I am not asked to speak openly about how my faith played a major role in my recovery to often, even though many say they can hear it or feel it. I love speaking about my faith, that is the entire reason I am traveling the country riding on an emotional roller coaster! God kept putting it out there for me to hear and when I was ready, I grudgingly accepted. Now you can’t get me to stop!
Having a home cooked meal with the FFA officers of Riverdale High School and faculty was amazing. Like the food was Uh-Maz-Ing. Miss Casey is known for her glorious dishes. All three school presentations were intimate. Small school districts mean I am up close and personal during the assembly. Eyes meeting eyes. Head nods and of course tears. It’s not that I intend to make people cry, but they feel what I feel when describe the details of our family’s situation.
The presentation that would not allow me to sleep though was the evening community faith presentation. We were so close that I didn’t even use a microphone. I was on an emotional high anyway and with speaking about my faith, I knew I was going to be a hot mess.

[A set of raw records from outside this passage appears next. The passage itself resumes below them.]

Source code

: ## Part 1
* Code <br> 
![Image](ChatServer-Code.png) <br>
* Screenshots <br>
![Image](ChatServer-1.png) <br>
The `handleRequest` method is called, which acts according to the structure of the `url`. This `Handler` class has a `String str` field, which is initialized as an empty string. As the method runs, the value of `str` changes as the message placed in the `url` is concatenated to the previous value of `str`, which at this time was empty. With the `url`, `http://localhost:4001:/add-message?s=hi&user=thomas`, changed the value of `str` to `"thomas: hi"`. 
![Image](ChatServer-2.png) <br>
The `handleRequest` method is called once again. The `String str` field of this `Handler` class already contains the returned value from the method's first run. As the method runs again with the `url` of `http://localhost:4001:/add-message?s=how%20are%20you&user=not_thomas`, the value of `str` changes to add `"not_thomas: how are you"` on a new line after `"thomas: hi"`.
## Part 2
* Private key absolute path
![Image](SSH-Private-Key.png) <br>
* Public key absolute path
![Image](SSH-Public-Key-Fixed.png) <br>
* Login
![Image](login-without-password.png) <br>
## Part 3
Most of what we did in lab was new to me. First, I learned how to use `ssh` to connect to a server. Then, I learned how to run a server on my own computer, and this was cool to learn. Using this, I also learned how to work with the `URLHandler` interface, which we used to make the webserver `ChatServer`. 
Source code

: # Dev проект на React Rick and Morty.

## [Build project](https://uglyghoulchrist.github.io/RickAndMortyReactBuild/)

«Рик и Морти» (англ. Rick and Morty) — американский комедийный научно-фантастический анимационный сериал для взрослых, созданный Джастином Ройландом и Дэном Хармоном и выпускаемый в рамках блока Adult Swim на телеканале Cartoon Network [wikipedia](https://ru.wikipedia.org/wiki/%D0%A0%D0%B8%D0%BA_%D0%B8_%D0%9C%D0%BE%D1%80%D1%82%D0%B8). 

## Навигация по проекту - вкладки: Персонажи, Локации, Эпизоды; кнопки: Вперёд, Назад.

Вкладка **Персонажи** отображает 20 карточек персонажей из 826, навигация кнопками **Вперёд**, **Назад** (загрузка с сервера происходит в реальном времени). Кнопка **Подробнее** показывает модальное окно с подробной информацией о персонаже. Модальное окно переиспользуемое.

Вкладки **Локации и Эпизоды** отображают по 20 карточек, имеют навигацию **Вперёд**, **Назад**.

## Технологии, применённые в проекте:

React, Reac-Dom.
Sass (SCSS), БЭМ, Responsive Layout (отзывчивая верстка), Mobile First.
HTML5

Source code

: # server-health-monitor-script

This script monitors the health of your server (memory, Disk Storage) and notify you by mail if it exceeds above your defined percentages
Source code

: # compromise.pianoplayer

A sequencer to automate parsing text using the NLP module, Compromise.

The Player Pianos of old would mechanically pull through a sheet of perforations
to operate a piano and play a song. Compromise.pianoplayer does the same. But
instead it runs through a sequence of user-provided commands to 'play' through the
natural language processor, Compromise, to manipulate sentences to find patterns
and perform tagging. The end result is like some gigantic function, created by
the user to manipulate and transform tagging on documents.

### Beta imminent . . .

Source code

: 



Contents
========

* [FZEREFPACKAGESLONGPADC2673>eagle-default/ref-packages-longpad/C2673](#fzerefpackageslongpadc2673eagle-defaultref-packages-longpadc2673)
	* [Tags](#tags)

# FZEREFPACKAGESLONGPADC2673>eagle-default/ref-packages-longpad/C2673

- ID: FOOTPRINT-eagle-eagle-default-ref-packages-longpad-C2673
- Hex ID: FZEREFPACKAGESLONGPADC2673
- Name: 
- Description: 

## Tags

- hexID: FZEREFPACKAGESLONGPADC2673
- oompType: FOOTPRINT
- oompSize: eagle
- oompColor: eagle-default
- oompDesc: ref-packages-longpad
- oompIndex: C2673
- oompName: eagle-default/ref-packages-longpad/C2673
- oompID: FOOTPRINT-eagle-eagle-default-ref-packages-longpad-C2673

After answering questions, it was asked if they could pray over me. Something I used to feel entirely awkward about because no one had ever done this for me until after my crash. Today I welcome it and use each and every prayer I receive. I walked down from the stage and stood by the lovely woman who asked. What I did not anticipate was that within seconds every person would move from their seat and surround me.
I put my hands on my mouth and told her I thought I might lose it. Everyone had a hand on another person’s shoulders and when she laid her hand on mine we were all connected as one. That moment, that small moment when I felt the warmth, energy and overall comfort come from this group through her hand was something I had never experienced before. Guess what happened next. Yes, I lost it.
Immediately. The kind where huge crocodile tears, hot as my bath water streamed down my cheeks. I did that thing that women do when they can’t control their emotions. I tried to catch my breath and instead of one nice long suck inwards it was four short clipped breaths and my chest heaved so big that I think it hit my chin.
Before long I didn’t know if they wetness on my lips from was the floodgates of my eyes or snot running out of my nose! Not kidding. It was the BEST experience ever.